**** Data records ****
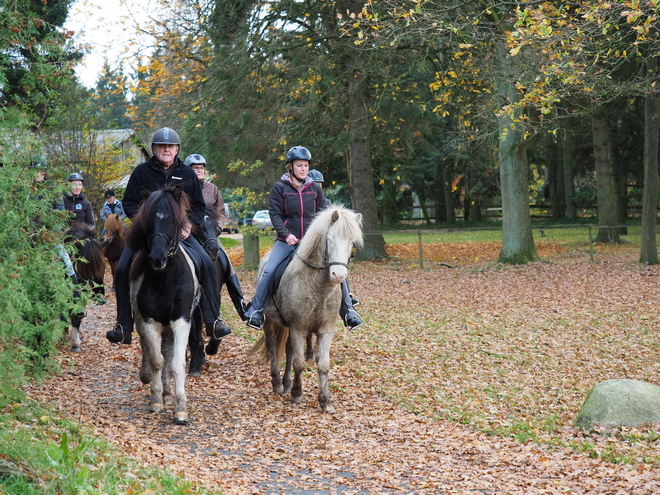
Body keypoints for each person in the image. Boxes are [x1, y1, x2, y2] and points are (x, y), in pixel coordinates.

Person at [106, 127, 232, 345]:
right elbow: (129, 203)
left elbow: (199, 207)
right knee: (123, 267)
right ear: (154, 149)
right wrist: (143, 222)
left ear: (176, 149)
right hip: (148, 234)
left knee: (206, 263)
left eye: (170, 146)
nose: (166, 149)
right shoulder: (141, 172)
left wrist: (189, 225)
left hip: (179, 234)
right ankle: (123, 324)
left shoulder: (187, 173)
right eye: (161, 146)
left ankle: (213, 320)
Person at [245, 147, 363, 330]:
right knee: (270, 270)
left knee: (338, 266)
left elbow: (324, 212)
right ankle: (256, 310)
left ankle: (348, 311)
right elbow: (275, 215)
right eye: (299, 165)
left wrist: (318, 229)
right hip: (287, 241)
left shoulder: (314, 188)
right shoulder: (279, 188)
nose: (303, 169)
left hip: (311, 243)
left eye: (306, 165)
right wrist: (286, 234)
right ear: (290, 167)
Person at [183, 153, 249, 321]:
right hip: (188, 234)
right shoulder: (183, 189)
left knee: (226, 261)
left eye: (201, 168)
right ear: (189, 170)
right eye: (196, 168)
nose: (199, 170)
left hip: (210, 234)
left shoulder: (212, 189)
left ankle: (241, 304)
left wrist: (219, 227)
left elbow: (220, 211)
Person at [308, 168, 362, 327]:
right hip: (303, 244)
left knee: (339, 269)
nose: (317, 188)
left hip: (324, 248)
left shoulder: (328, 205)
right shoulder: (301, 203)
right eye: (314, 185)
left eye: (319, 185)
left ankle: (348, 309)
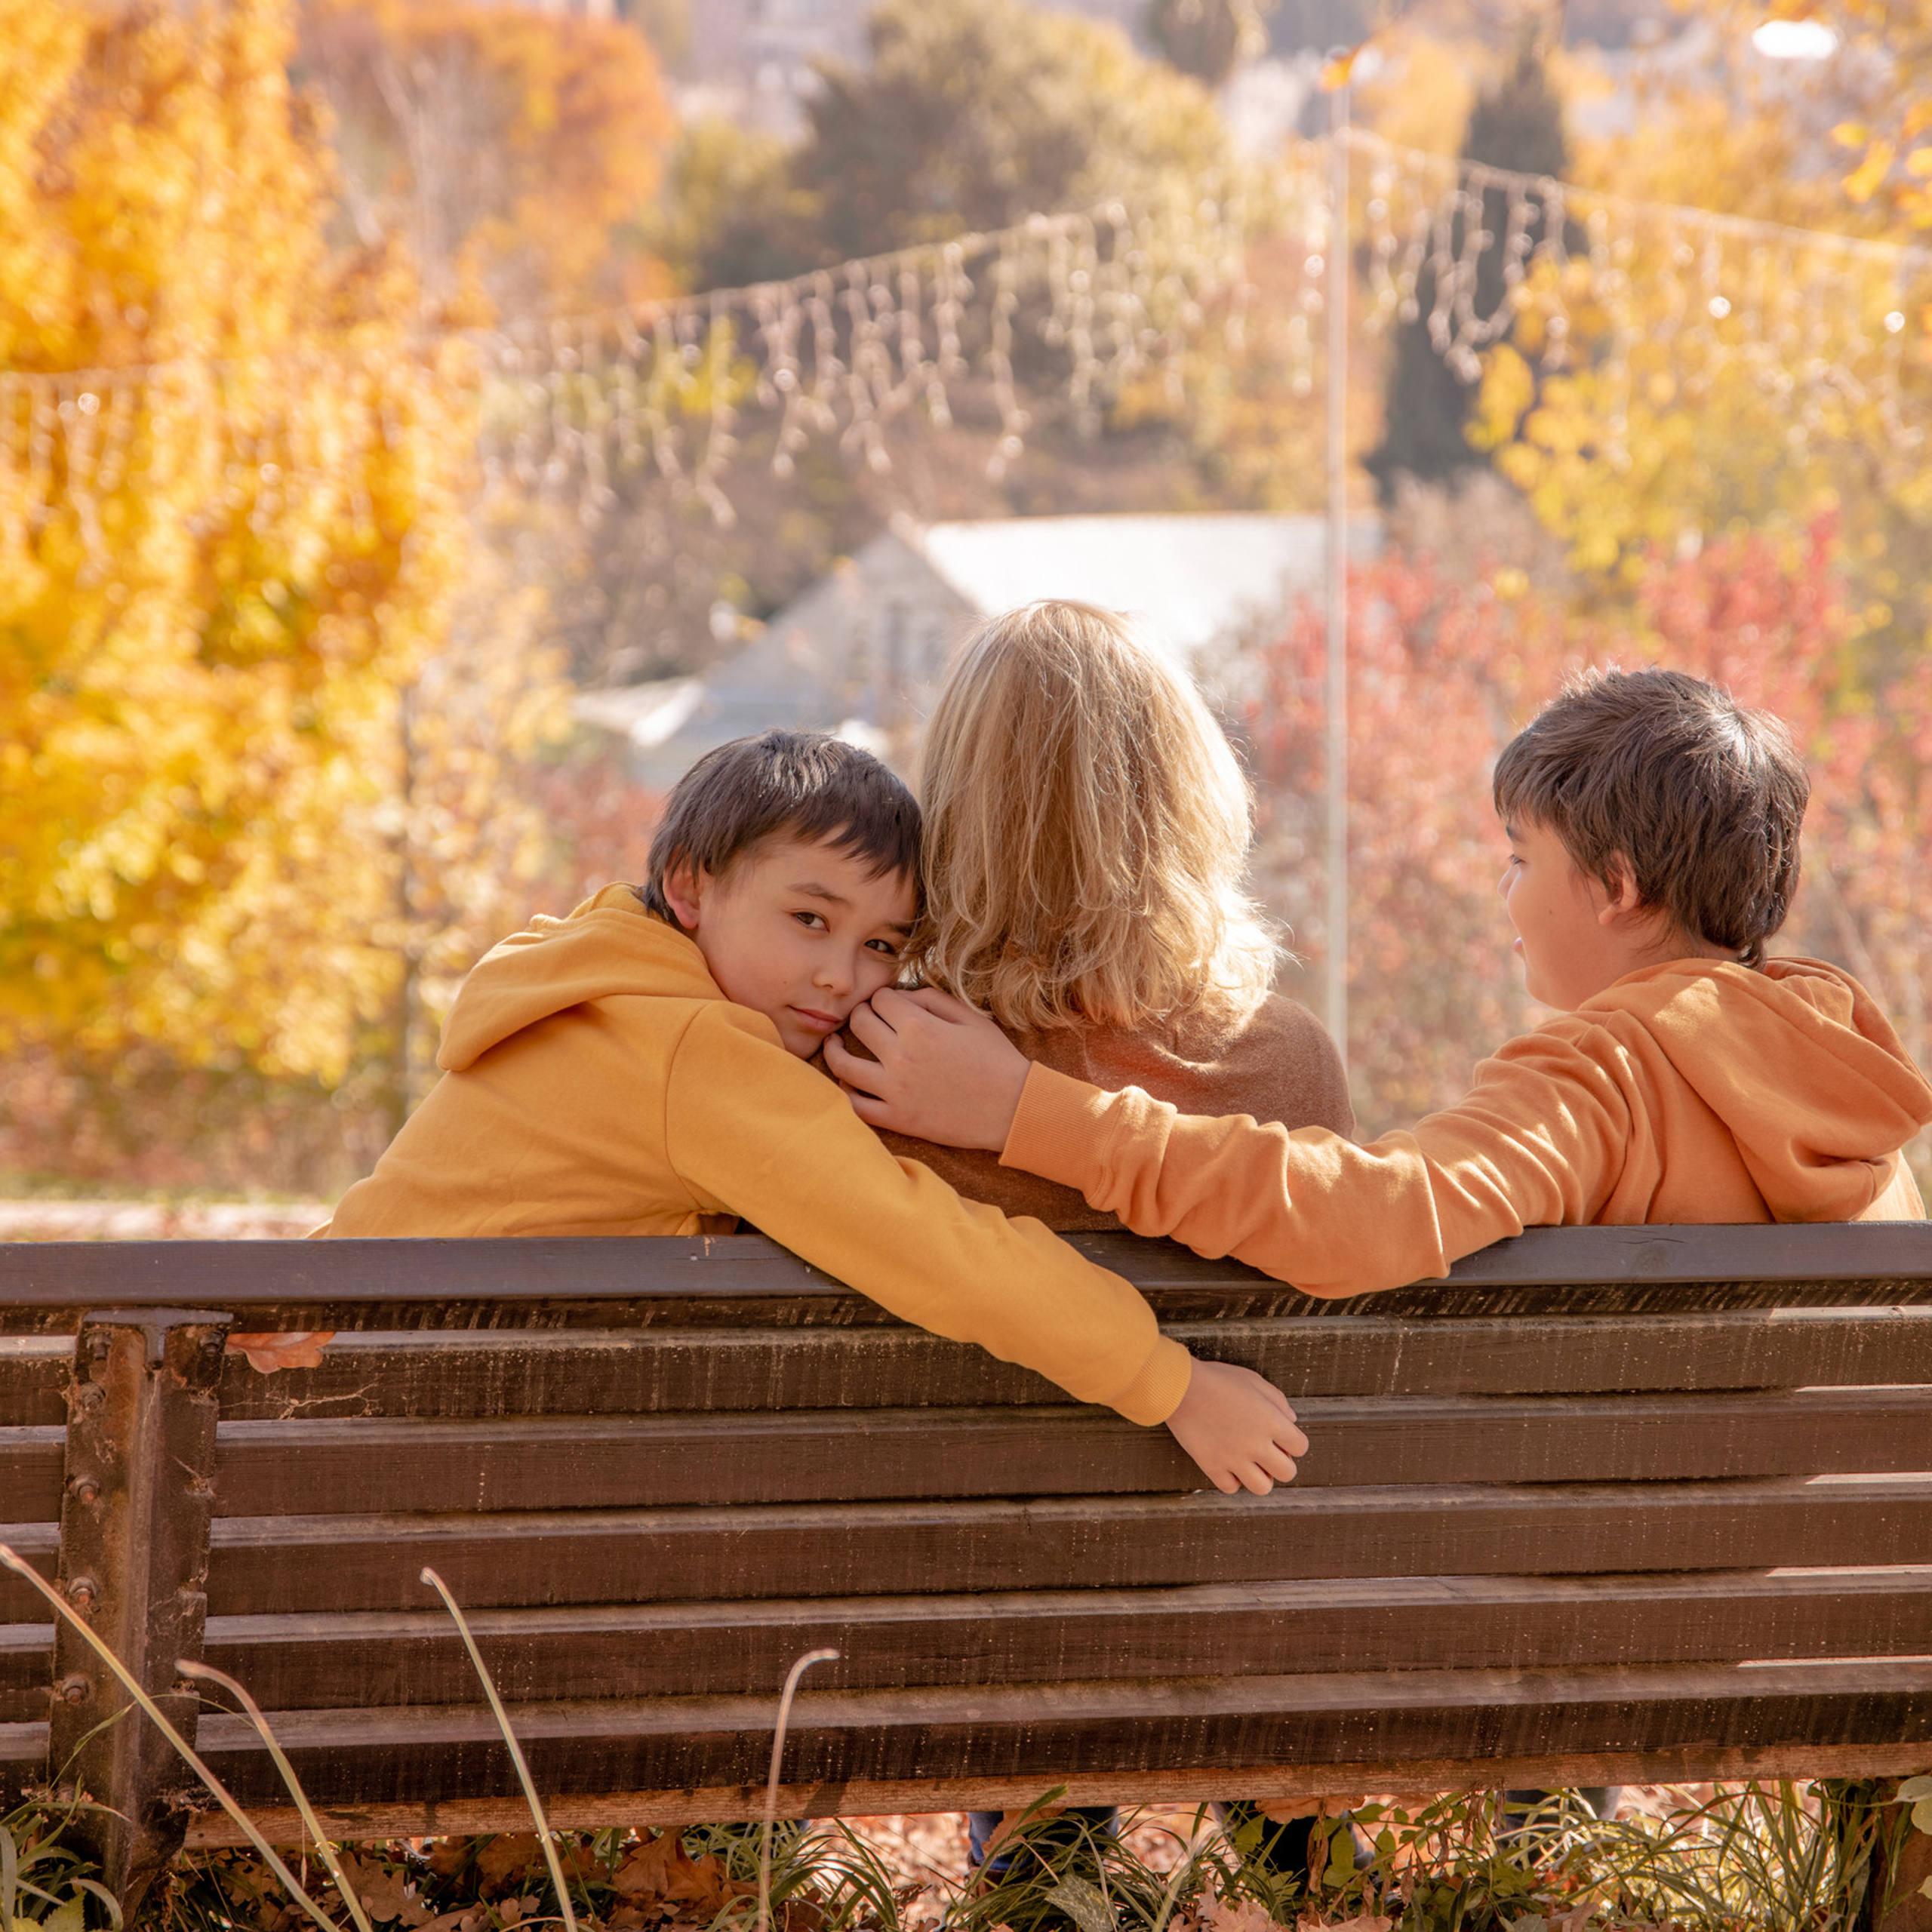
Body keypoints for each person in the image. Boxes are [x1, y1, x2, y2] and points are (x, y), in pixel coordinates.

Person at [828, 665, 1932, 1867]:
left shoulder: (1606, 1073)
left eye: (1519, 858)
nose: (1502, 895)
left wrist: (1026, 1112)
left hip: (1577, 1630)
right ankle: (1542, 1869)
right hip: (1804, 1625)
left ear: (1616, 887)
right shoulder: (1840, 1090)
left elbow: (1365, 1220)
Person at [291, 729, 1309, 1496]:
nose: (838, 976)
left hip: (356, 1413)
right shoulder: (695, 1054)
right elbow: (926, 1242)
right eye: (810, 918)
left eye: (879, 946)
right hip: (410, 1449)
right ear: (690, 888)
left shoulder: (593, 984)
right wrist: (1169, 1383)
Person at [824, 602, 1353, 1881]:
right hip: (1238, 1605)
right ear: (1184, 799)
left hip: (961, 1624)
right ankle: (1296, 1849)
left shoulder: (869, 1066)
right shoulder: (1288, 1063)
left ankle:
****
▶ **Task to complete**: A faithful copy of every entry is needed, omitting each image.

▶ **Result**:
Body keypoints for each person in the image. Boxes are [x1, y1, x2, y2] and points are (x, y), in pixel coordinates.

Person at [106, 127, 232, 345]:
right elbow: (129, 203)
left elbow: (199, 207)
right knee: (123, 267)
right ear: (154, 149)
right wrist: (143, 222)
left ear: (176, 149)
right hip: (148, 234)
left knee: (206, 263)
left eye: (170, 146)
nose: (166, 149)
right shoulder: (141, 172)
left wrist: (189, 225)
left hip: (179, 234)
right ankle: (123, 324)
left shoulder: (187, 173)
right eye: (161, 146)
left ankle: (213, 320)
Person at [245, 147, 363, 330]:
right knee: (270, 270)
left knee: (338, 266)
left elbow: (324, 212)
right ankle: (256, 310)
left ankle: (348, 311)
right elbow: (275, 215)
right eye: (299, 165)
left wrist: (318, 229)
right hip: (287, 241)
left shoulder: (314, 188)
right shoulder: (279, 188)
nose: (303, 169)
left hip: (311, 243)
left eye: (306, 165)
right wrist: (286, 234)
right ear: (290, 167)
Person at [183, 153, 249, 321]:
right hip: (188, 234)
right shoulder: (183, 189)
left knee: (226, 261)
left eye: (201, 168)
right ear: (189, 170)
right eye: (196, 168)
nose: (199, 170)
left hip: (210, 234)
left shoulder: (212, 189)
left ankle: (241, 304)
left wrist: (219, 227)
left elbow: (220, 211)
Person at [308, 168, 362, 327]:
right hip: (303, 244)
left knee: (339, 269)
nose: (317, 188)
left hip: (324, 248)
left shoulder: (328, 205)
right shoulder: (301, 203)
right eye: (314, 185)
left eye: (319, 185)
left ankle: (348, 309)
Body keypoints for each person in the image. Boxes are [x1, y1, x2, y2] and points are (x, y), in pixel coordinates.

Person at [828, 665, 1932, 1867]:
left shoulder: (1606, 1073)
left eye: (1519, 858)
nose: (1502, 895)
left wrist: (1026, 1112)
left hip: (1577, 1630)
right ankle: (1542, 1869)
right hip: (1804, 1625)
left ear: (1616, 887)
right shoulder: (1840, 1090)
left elbow: (1365, 1220)
Person at [291, 729, 1309, 1496]:
nose: (838, 976)
left hip: (356, 1413)
right shoulder: (695, 1054)
right elbow: (926, 1242)
right eye: (810, 918)
left eye: (879, 946)
right hip: (410, 1449)
right ear: (690, 888)
left shoulder: (593, 984)
right wrist: (1169, 1383)
Person at [824, 602, 1353, 1881]:
right hip: (1238, 1605)
right ear: (1184, 799)
left hip: (961, 1624)
right ankle: (1296, 1849)
left shoulder: (869, 1066)
right shoulder: (1288, 1063)
left ankle:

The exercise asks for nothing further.